• **ABOUT THIS TASK**:
Whenever a line below holds the word "partager", count it; then give the total and nothing else.

[Transcribed page contents]
◇ ◇ ◇ ◇
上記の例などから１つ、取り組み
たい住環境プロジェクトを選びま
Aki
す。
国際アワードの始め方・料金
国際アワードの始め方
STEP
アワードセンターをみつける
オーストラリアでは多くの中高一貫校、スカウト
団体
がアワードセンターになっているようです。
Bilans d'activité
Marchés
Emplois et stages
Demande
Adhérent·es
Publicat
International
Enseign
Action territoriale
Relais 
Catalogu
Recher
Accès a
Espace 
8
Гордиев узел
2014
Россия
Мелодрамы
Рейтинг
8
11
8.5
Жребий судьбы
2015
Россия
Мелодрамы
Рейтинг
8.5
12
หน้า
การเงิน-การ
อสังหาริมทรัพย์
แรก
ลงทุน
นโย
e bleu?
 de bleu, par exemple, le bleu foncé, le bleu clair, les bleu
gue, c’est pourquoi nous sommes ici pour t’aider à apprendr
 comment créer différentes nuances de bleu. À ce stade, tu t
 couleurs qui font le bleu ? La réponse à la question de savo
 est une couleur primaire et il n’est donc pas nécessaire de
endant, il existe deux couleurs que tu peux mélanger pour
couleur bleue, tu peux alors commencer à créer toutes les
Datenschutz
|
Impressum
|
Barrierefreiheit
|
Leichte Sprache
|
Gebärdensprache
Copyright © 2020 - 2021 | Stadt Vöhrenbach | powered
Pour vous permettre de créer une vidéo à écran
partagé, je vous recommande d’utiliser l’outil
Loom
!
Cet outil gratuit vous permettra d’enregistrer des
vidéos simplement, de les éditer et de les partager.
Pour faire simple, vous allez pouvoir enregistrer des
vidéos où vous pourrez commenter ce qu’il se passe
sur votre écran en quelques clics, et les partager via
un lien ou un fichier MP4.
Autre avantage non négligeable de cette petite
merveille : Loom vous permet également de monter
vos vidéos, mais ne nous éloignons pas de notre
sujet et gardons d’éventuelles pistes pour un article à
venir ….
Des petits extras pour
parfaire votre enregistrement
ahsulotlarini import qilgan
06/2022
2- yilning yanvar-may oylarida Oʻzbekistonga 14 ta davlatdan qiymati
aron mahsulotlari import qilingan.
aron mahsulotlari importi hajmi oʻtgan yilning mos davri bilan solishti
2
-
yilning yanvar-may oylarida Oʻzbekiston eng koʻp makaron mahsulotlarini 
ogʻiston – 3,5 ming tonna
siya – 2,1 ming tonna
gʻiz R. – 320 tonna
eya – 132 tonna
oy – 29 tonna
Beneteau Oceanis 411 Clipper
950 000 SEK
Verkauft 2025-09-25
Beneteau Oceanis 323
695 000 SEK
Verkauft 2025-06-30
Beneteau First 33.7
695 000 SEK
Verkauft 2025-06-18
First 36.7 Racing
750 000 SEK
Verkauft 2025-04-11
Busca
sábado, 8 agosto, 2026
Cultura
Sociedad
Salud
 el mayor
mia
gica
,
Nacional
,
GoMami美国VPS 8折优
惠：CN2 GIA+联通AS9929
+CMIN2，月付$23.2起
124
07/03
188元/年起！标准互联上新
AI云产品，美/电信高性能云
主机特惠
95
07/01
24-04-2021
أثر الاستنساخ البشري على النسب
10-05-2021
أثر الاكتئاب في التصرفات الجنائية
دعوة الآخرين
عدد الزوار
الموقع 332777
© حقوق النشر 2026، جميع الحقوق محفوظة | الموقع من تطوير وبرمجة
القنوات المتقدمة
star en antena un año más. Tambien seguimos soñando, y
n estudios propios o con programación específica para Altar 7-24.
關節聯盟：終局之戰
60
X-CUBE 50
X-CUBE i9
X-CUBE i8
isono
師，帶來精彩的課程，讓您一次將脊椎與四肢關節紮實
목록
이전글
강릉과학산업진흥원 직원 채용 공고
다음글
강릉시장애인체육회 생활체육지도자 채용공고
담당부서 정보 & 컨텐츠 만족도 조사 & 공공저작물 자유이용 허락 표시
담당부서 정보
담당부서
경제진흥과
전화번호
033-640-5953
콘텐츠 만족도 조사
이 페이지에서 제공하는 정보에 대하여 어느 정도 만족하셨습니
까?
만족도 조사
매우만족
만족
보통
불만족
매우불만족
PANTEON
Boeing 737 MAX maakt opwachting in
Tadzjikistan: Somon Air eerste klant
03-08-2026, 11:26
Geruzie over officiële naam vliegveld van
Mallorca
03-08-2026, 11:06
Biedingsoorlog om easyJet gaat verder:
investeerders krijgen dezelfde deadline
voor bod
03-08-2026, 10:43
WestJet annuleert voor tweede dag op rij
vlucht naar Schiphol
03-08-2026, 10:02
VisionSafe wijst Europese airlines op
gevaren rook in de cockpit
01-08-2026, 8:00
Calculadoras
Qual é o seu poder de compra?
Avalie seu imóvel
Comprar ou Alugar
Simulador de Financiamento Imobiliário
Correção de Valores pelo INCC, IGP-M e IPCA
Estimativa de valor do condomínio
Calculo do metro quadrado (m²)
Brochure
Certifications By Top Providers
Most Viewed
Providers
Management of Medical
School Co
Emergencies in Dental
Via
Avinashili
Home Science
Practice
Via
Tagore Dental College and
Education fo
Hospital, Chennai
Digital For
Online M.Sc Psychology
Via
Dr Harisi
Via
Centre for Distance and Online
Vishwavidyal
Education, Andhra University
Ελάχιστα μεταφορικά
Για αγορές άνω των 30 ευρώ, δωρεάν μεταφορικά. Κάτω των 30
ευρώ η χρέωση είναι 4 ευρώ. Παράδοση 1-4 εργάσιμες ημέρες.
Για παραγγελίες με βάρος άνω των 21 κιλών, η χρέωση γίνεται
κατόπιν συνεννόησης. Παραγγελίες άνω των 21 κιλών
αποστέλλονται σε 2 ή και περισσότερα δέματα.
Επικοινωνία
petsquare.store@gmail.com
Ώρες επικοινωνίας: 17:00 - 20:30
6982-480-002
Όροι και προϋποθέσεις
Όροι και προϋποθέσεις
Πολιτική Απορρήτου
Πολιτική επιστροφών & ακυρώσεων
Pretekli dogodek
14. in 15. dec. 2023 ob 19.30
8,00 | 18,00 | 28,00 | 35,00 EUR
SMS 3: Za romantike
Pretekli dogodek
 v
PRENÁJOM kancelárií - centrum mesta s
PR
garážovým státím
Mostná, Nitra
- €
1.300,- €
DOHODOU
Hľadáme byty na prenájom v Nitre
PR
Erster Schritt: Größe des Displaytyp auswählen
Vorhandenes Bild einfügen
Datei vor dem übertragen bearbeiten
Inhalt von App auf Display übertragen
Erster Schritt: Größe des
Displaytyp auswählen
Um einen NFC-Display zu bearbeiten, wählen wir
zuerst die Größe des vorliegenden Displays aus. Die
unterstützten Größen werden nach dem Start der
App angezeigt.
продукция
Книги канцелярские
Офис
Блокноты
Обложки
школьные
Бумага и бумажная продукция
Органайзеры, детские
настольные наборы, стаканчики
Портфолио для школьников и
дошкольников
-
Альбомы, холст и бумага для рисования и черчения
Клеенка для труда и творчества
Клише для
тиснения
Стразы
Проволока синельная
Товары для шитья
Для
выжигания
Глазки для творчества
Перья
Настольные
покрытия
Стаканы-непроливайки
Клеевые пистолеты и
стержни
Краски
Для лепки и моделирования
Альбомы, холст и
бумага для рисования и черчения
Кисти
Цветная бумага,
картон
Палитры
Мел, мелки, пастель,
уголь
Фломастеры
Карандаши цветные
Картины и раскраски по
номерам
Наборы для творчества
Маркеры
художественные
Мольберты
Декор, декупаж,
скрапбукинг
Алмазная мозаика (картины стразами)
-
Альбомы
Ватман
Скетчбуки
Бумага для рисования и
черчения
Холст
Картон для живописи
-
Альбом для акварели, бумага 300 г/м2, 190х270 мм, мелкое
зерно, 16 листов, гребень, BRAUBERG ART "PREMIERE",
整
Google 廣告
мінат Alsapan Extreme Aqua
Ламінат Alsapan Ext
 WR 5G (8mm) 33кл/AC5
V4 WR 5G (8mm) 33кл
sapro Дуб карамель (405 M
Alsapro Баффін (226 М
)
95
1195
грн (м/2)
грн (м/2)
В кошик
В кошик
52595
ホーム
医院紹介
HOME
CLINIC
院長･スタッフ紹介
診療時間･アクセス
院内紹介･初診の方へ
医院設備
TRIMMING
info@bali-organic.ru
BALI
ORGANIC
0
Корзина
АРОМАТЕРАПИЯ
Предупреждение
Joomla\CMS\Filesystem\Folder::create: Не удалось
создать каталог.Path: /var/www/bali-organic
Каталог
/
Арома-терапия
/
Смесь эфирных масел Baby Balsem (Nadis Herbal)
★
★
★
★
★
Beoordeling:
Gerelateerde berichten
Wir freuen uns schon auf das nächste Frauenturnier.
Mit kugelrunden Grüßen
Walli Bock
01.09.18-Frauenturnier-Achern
◇ ◇ ◇ ◇
• **ANSWER SPACE**:
2